Energy Tax Controversy

Energy Tax Controversy

With the Pennsylvania gubernatorial race heating up, a controversial proposed energy tax is back on the table.  Severance taxes on natural gas production in Pennsylvania have been proposed for years, but Governor Tom Corbett decided to levy an impact free based on the number of wells drilled instead of a tax on the amount of gas produced.  In the two years that the impact fee has been in effect, more than $400 million has been collected and used for local governments and Pennsylvania programs.

With the election over a year away, several candidates for Governor have already stepped forward to support a severance tax on natural gas production.   U.S. Representative Allyson Schwartz and Former Secretary of the Department of Environmental Protection Kate McGinty both support a 5% severance tax.   Another former DEP Secretary, John Hanger, calls for reasonable severance taxes and expansion of Pennsylvania’s energy efficiency initiatives established under Governor Ed Rendell.

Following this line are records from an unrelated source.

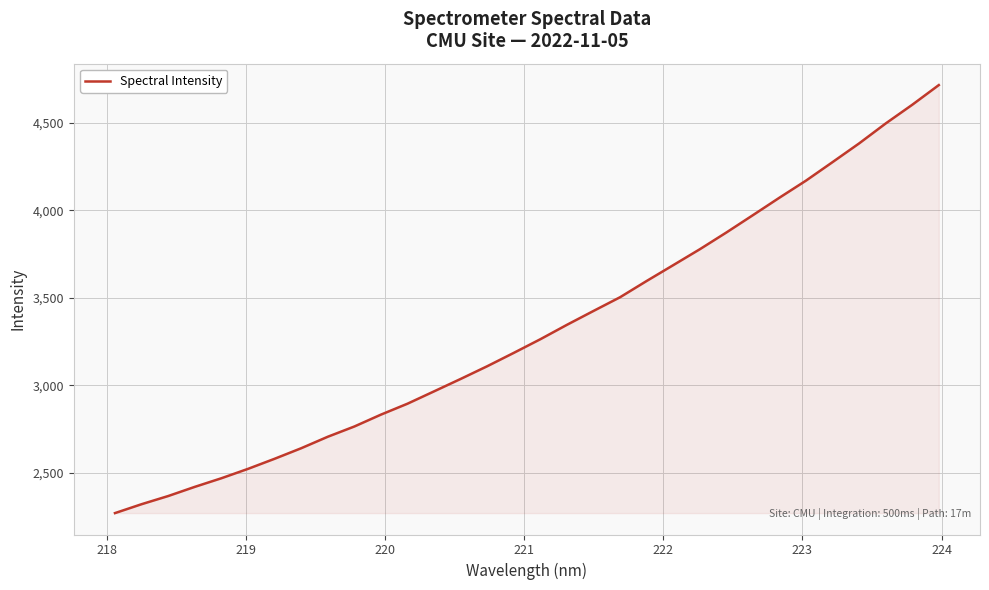

What is the maximum value shown in the chart?

4715.2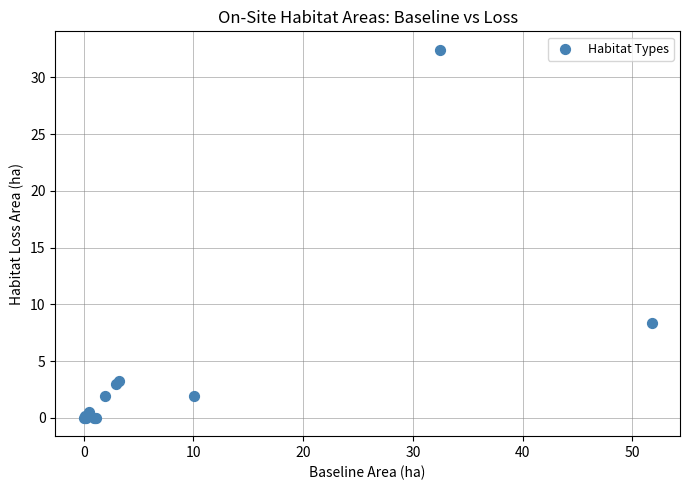

What Y value in the scatter plot is closest to 16?

8.3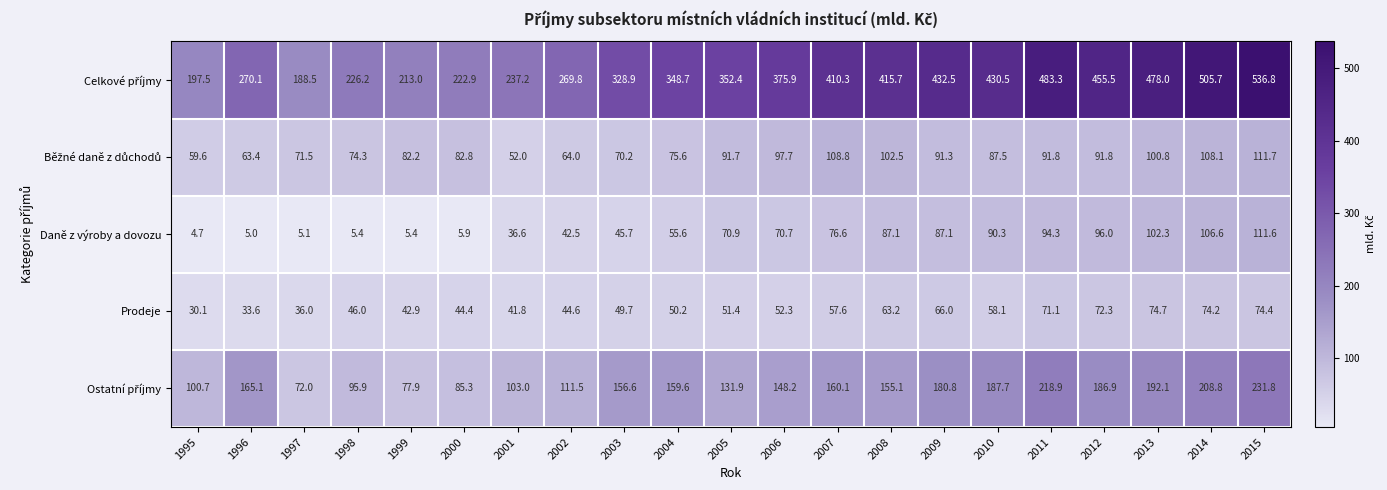

The value of Prodeje at 2005 is 51.4. True or false?

True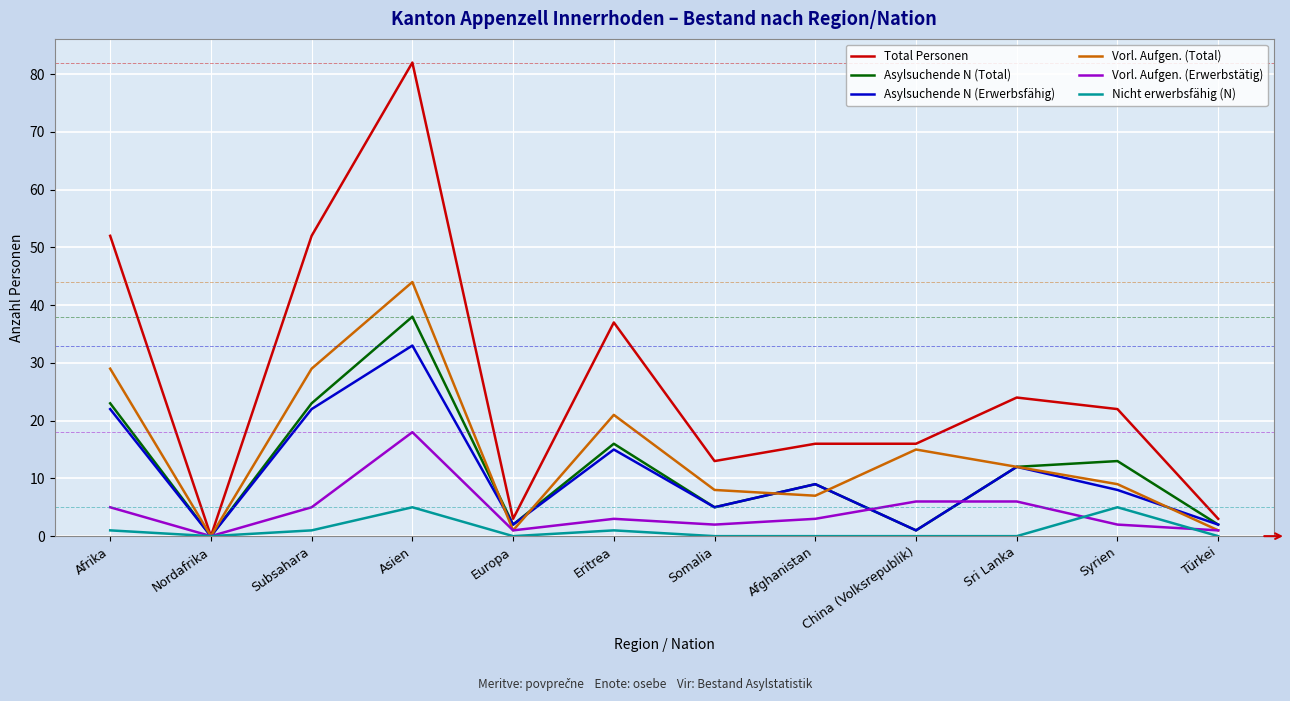

At which category does Nicht erwerbsfähig (N) reach its first local peak?

Asien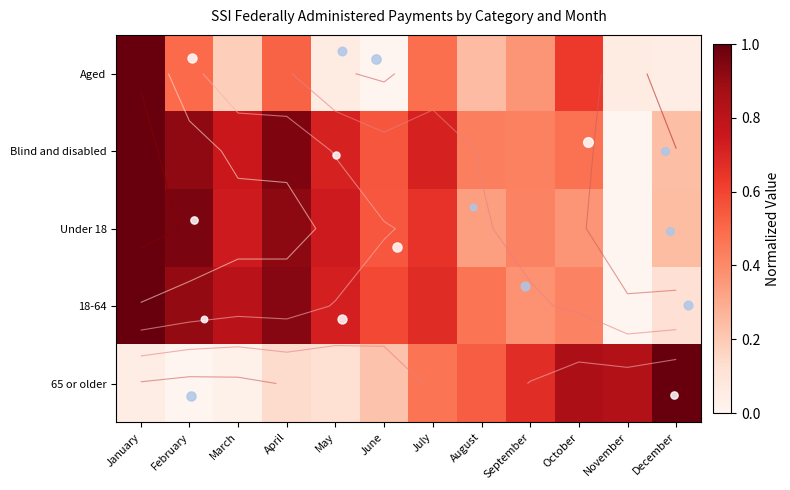

Between August and January, which is larger?

January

Schwartz estimates that a 5% severance tax could generate up to an additional $600 million in state funds in its first year which she believes should be used to finance transportation projects including bridge repair.

Studies done in September 2013 show nearly 4,500 bridges in Pennsylvania are categorized as “structurally deficient” and in need of either repair or replacement.  Of the 4,500 structurally deficient bridges, 20 percent are located in Southwestern PA including  223  in Allegheny County, 173 in Washington County, 168 in Westmoreland County, 118 in Fayette County, 92 in Greene County and 71 in Beaver County.

Over the past few years, the federals funds which have been used to repair the bridges have been milked dry, making the State Legacy Funds, funded with the impact fees, the primary method of funding the transportation network repairs.  This is what makes Candidate Schwartz’s proposed severance tax to replenish bridge funds so favorable to some voters.   However, while the severance tax could help bolster transportation funds, energy producers, related suppliers, and The Marcellus Shale Coalition are strongly opposed to the additional taxes.

The Coalition argues that with low natural gas prices and the discovery of competing shale formations across the country, drilling of new wells in Pennsylvania has already begun to slow. The Coalition believes that increased taxes, and  therefore the higher cost of production will lead to reduced production activity, reduced state and local revenues, fewer jobs, and a diminished economic impact on areas where drilling is prevalent.   Ms. Schwartz defends the proposed severance tax stating that other states with severance taxes, such as Texas and Oklahoma, have high rates of 7% or more, while her proposed tax would only be 5%.  The coalition is worried that even though the severance is at a lower rate, Pennsylvania’s corporate tax rates, which they argue are among the nation’s highest state tax rates, combined with the severance tax could be a crippling blow to energy producers in Pennsylvania.

The controversy over the severance tax has already gotten the attention of the shale and related industries and the controversy will likely continue as the November 2014 election approaches.